Mit stolz geschwollener Katerbrust steht er seither vor mir und präsentiert mir weitere Belobigungsobjekte. Mir schraubt sich jedes Mal der Magen hoch. Ein- oder zweimal stoße ich einen spitzen Schrei aus. Aber ich überwinde mich, angle die kleinen Kadaver mit einer Gartenschaufel von den Terrassenfliesen und werfe sie auf den Komposthaufen. Wundere mich wenig später, dass das nächste Mäuseheer an eben jener Stelle liegt. Trage auch sie hinaus auf diesen Bio-Haufen. Ich vergesse nicht, meinen Kater für die neu erlegten Nager zu loben. Die Prozedur wiederholt sich einige Male, bis mir endlich auffällt, dass die Mäusezahl nur auf der Terrasse zunimmt. Nicht jedoch auf dem Komposthaufen.

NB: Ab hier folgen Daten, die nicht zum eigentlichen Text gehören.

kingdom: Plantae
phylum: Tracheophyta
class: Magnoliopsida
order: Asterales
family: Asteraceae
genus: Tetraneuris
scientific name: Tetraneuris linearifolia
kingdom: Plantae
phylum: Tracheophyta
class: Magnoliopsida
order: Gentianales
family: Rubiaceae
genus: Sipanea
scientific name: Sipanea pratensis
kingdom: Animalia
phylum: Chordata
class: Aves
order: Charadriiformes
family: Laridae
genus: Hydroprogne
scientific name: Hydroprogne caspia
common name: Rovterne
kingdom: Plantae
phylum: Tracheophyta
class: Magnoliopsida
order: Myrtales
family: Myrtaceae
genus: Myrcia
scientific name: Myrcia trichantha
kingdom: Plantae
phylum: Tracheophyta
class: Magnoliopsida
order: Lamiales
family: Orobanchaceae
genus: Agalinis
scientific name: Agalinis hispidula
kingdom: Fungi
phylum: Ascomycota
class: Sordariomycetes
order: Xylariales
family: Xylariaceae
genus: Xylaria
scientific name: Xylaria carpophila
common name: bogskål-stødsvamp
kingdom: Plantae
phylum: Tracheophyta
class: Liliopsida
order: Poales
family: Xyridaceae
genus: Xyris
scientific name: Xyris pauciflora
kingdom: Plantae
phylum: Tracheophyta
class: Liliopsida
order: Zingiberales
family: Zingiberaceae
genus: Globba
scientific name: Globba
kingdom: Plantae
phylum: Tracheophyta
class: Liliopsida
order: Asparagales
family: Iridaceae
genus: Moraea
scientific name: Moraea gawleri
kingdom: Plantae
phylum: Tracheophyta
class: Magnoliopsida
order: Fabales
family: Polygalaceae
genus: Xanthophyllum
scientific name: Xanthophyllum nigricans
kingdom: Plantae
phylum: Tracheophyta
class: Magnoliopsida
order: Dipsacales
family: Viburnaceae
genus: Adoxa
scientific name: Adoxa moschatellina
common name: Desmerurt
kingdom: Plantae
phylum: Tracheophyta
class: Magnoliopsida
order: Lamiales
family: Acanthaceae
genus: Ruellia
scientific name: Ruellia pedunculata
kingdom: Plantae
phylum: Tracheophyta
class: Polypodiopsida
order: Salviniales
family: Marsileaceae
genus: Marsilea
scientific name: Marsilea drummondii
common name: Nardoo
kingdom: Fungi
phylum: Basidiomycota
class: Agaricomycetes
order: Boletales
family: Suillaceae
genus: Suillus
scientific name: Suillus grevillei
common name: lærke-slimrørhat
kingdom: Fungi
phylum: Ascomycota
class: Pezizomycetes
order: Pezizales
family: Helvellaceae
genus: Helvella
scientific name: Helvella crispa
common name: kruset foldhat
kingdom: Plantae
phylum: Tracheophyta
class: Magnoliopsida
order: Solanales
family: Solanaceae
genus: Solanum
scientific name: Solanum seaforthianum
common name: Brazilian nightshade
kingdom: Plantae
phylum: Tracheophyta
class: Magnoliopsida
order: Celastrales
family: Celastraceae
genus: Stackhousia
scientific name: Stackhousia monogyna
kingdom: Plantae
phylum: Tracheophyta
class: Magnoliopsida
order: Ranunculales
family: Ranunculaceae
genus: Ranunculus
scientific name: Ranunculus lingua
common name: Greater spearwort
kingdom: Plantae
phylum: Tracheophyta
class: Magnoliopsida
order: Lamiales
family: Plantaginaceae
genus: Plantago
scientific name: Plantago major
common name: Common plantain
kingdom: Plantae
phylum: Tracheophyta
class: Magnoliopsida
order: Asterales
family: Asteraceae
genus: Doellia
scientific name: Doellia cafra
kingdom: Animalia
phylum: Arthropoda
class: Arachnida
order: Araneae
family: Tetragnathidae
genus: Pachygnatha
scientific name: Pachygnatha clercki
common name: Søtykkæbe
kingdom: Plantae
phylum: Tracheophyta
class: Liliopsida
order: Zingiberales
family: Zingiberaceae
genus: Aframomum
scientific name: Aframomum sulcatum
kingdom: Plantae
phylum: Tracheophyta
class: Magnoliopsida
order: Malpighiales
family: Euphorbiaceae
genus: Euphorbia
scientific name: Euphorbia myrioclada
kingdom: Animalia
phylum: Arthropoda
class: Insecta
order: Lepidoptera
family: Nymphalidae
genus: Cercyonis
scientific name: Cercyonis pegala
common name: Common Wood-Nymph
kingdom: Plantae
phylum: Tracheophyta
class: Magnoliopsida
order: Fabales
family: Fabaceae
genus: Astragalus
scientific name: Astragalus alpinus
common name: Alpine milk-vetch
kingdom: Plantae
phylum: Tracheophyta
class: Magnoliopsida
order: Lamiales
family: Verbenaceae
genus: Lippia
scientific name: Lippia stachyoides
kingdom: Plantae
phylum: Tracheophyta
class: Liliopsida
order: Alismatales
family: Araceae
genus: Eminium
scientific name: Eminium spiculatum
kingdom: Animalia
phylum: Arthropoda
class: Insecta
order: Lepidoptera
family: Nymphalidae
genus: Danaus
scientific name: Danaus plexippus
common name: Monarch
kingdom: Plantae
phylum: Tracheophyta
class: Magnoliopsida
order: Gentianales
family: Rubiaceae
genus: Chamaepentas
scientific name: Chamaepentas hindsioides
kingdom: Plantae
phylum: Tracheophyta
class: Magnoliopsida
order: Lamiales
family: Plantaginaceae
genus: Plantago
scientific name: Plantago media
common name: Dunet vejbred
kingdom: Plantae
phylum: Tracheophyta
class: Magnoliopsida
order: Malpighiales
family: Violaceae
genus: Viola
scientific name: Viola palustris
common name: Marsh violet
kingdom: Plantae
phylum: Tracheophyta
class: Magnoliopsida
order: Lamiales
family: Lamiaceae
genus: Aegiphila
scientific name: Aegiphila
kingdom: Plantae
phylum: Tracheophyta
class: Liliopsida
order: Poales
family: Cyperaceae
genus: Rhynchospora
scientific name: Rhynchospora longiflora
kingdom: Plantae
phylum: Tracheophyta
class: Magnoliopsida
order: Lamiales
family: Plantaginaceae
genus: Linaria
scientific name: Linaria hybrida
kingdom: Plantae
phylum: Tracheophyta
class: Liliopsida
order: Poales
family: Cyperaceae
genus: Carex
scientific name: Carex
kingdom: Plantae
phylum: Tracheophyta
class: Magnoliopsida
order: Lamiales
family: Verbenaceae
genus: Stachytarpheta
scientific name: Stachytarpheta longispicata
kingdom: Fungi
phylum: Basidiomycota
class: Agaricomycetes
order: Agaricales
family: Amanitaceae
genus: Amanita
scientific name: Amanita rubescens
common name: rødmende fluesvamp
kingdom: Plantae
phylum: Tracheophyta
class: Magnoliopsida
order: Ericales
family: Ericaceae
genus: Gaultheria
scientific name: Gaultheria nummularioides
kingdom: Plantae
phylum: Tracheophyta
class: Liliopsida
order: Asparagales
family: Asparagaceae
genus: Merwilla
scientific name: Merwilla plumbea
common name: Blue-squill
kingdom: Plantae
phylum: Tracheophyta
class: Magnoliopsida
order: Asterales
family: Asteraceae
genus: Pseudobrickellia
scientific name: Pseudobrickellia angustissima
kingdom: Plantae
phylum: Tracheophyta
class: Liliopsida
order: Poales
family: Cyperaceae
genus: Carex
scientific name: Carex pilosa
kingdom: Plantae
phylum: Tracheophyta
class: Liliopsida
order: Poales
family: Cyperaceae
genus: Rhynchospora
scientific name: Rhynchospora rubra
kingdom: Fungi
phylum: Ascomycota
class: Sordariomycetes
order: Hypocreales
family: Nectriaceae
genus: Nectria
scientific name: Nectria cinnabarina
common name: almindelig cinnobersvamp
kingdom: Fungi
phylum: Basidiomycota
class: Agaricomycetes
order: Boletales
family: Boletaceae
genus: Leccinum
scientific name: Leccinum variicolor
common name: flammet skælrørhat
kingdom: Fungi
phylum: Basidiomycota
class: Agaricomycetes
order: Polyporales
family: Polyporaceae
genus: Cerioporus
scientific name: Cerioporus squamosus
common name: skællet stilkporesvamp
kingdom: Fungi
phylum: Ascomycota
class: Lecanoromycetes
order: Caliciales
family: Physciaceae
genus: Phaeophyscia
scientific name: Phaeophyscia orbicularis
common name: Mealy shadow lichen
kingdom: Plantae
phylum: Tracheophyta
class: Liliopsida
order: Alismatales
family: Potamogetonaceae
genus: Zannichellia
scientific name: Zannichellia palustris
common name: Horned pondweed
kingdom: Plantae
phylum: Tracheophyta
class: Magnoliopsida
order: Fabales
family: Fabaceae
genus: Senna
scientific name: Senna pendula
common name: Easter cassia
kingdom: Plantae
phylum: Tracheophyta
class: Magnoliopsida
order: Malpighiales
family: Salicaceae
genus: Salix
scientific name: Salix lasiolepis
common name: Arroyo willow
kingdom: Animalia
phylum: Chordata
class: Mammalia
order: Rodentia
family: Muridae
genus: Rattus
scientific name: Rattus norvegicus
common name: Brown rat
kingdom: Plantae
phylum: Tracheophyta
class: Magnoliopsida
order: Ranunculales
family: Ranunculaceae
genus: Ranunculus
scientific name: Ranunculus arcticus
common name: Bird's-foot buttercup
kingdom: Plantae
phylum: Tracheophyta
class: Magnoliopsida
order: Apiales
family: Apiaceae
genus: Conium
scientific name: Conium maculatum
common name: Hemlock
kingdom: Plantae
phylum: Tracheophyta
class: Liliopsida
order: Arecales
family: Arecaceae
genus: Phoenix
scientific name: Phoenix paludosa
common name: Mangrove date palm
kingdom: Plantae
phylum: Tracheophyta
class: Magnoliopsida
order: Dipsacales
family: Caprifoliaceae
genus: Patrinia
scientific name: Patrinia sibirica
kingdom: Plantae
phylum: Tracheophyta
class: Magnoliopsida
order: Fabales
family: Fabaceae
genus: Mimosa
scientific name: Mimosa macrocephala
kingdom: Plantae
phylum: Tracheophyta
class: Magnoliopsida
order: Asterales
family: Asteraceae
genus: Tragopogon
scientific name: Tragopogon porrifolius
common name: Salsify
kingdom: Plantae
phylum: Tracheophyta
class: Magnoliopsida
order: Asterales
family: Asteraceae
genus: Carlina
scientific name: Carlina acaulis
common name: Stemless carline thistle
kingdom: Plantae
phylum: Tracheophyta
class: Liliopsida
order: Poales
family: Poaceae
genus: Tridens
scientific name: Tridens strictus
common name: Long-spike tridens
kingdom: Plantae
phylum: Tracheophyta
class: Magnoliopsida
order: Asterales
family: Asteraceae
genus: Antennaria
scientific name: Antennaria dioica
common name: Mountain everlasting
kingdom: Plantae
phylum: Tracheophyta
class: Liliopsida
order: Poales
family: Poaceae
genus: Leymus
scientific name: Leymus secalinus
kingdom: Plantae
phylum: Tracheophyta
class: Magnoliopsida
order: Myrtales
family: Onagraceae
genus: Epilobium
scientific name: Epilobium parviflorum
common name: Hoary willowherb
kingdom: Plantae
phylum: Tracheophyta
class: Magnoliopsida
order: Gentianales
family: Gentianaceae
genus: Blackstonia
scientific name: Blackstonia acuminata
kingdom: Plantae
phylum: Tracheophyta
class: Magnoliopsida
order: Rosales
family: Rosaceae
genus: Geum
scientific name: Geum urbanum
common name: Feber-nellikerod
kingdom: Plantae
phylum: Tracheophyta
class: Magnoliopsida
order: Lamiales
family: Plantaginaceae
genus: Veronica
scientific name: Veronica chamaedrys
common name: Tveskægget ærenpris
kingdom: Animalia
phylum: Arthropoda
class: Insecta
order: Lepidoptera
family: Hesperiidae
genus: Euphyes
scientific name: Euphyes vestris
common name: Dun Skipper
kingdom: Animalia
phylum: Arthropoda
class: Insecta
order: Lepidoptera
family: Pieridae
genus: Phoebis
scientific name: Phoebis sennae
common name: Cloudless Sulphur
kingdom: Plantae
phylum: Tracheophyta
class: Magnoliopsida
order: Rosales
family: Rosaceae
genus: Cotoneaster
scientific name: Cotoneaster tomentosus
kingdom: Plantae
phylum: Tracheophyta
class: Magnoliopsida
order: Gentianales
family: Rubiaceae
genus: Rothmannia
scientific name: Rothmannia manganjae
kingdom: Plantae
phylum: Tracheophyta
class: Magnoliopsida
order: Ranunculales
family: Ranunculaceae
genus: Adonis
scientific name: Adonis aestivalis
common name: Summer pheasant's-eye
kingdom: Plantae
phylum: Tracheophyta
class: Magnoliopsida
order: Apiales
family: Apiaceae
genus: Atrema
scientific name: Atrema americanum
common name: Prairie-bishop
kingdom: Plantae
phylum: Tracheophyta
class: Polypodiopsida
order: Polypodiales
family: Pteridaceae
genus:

Dem Geheimnis muss ich auf die Spur kommen.
So lege ich mich hinter der Gardine auf die Lauer und sehe den kätzischen Feldheeren zum Komposthaufen schleichen, die Mäuse ergreifen und sie zurück auf die Terrasse befördern. Dieser gerissene Kerl. Heimst Lob für die selben Mäuseleichen ein!
Na, warte, denke ich, dir werde ich die Suppe gehörig versalzen. Ich lege ein Massengrab an. Verbuddele die Mäuse tief in das dunkle Erdreich. Mein Kater beobachtet mich fassungslos dabei und schleicht sich beleidigt ins Haus.
Jojo erscheint.
Er sieht grauenvoll nach Wochenendsause aus. Sein Gesicht hat die Farbe von Senfgurken. Ich halte mit meiner Meinung nicht hinter dem Berg. Du siehst aus, als ob du ein blutendes Magengeschwür hättest.
Jojo stößt einen Grunzer aus. Seine Begeisterung über meine Begrüßung hält sich in Grenzen. Aber er unterbricht meinen Redefluss nicht, als ich ihm von der Mordserie meines Katers berichte. Du musst ihn daran hindern. Sonst schleppt er dir auch noch Frösche, Kaninchen und Vögel an, unkt er.
Die Vorstellung erheitert mich nicht sonderlich.
Mein Kater setzt zum nächsten Abmarsch nach draußen an. Die pure Mordlust funkelt schon wieder in seinen giftgrünen Augenschlitzen. Wie ein schwarzer Pfeil will er an mir vorbeihuschen. Ich schnappe ihn mir. Will ihn hochheben. Ihn an seinem abscheulichen Tun hindern. Doch er wird zu einem Bleiklumpen, dessen Unterseite mit dem Teppich verschmilzt. Dann löst er sich und hat plötzlich achtzehn Beine, die sich alle gleichzeitig zur Wehr setzen. Sein Protestgeschrei schallt bis in die Rhein-Auen. Er ist in seinen Äußerungen sehr freimütig.
Ich lasse ihn los.
Muss ihn loslassen. Sonst laufe ich Gefahr, mindestens einen Finger zu verlieren. Ich sehe, wie er im Garten verschwindet und muss mir eingestehen, dass er wieder einmal gewonnen hat.
Am nächsten Morgen finde ich die doppelte Anzahl Mäuseleichen vor und könnte schwören, dass mein Kater, der daneben sitzt, zufrieden grinst.